Itemized modification records:
▶

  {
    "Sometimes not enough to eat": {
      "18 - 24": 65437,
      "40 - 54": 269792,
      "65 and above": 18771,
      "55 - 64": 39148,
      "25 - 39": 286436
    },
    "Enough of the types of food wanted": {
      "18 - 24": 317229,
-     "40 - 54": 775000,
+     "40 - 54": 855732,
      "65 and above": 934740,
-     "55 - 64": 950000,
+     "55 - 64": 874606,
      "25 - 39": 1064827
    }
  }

◀

Exercise directions
Every entry is to be printed exactly as given.

Task output
  {
    "Sometimes not enough to eat": {
      "18 - 24": 65437,
      "40 - 54": 269792,
      "65 and above": 18771,
      "55 - 64": 39148,
      "25 - 39": 286436
    },
    "Enough of the types of food wanted": {
      "18 - 24": 317229,
-     "40 - 54": 775000,
+     "40 - 54": 855732,
      "65 and above": 934740,
-     "55 - 64": 950000,
+     "55 - 64": 874606,
      "25 - 39": 1064827
    }
  }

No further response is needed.